Department of Breast Surgery, Hwa Mei Hospital, University of Chinese Academy of Sciences, Ningbo, Zhejiang 315000, P.R. China.
Oncol Rep. 2020 Sep;44(3):819-837. doi: 10.3892/or.2020.7657. Epub 2020 Jun 23.
At present, a large number of exciting results have been found regarding energy metabolism within the triple‑negative breast cancer (TNBC) field. Apart from aerobic glycolysis, a number of other catabolic pathways have also been demonstrated to participate in energy generation. However, the prognostic value of energy metabolism for TNBC currently remains unclear. In the present study, the association between gene expression profiles of energy metabolism and outcomes in patients with TNBC was examined using datasets obtained from the Gene Expression Omnibus and The Cancer Genome Atlas. In total, four robust TNBC subtypes were identified on the basis of negative matrix factorization clustering and gene expression patterns, which exhibited distinct immunological, molecular and prognostic (disease‑free survival) features. The differentially expressed genes were subsequently identified from the subgroup that demonstrated the poorest prognosis compared with the remaining 3 subgroups, where their biological functions were assessed further by means of gene ontology enrichment analysis. Any signatures found to be associated with energy metabolism were then established using the Cox proportional hazards model to assess patient prognosis. According to results of Kaplan‑Meier analysis, the constructed signature consisting of eight genes that were associated with energy metabolism distinguished patient outcomes into low‑ and high‑risk groups. In addition, this signature, which was found to be markedly associated with the clinical characteristics of the patients, served as an independent factor in predicting TNBC patient prognosis. According to gene set enrichment analysis, the gene sets related to the high‑risk group participated in the MAPK signal transduction pathway, focal adhesion and extracellular matrix receptor interaction, whilst those related to the low‑risk group were revealed to be mainly associated with mismatch repair and propanoate metabolism. Findings from the present study shed new light on the role of energy metabolism within TNBC, where the eight‑gene signature associated with energy metabolism constructed can be utilized as a new prognostic marker for predicting survival in patients with TNBC.

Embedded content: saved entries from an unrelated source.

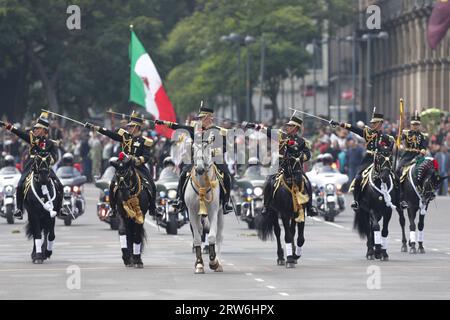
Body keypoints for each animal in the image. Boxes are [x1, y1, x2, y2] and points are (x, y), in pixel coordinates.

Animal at [184, 139, 224, 274]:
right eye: (193, 149)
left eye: (207, 147)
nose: (200, 169)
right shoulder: (191, 212)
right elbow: (197, 238)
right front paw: (199, 264)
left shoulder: (213, 211)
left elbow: (212, 236)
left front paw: (213, 262)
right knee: (200, 230)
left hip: (220, 213)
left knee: (219, 236)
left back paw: (219, 263)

目前,在三阴性乳腺癌(TNBC)领域已经发现了大量关于能量代谢的令人兴奋的结果。除了有氧糖酵解外,还有一些其他的分解代谢途径也被证明参与了能量生成。然而,能量代谢对 TNBC 的预后价值目前尚不清楚。本研究利用从基因表达综合数据库和癌症基因组图谱中获得的数据集,检查了能量代谢的基因表达谱与 TNBC 患者结局之间的关系。在总共有四种基于负矩阵分解聚类和基因表达模式的稳健的 TNBC 亚型,它们表现出不同的免疫、分子和预后(无病生存)特征。随后,与剩余 3 个亚组相比,在预后最差的亚组中识别出差异表达基因,并通过基因本体富集分析进一步评估其生物学功能。然后使用 Cox 比例风险模型建立与能量代谢相关的任何特征,以评估患者的预后。根据 Kaplan-Meier 分析的结果,由 8 个与能量代谢相关的基因组成的构建特征将患者的结局分为低风险和高风险组。此外,该特征与患者的临床特征明显相关,是预测 TNBC 患者预后的独立因素。根据基因集富集分析,与高风险组相关的基因集参与了 MAPK 信号转导途径、焦点粘连和细胞外基质受体相互作用,而与低风险组相关的基因集主要与错配修复和丙酸代谢有关。本研究的结果为 TNBC 中能量代谢的作用提供了新的认识,构建的与能量代谢相关的 8 基因特征可作为预测 TNBC 患者生存的新预后标志物。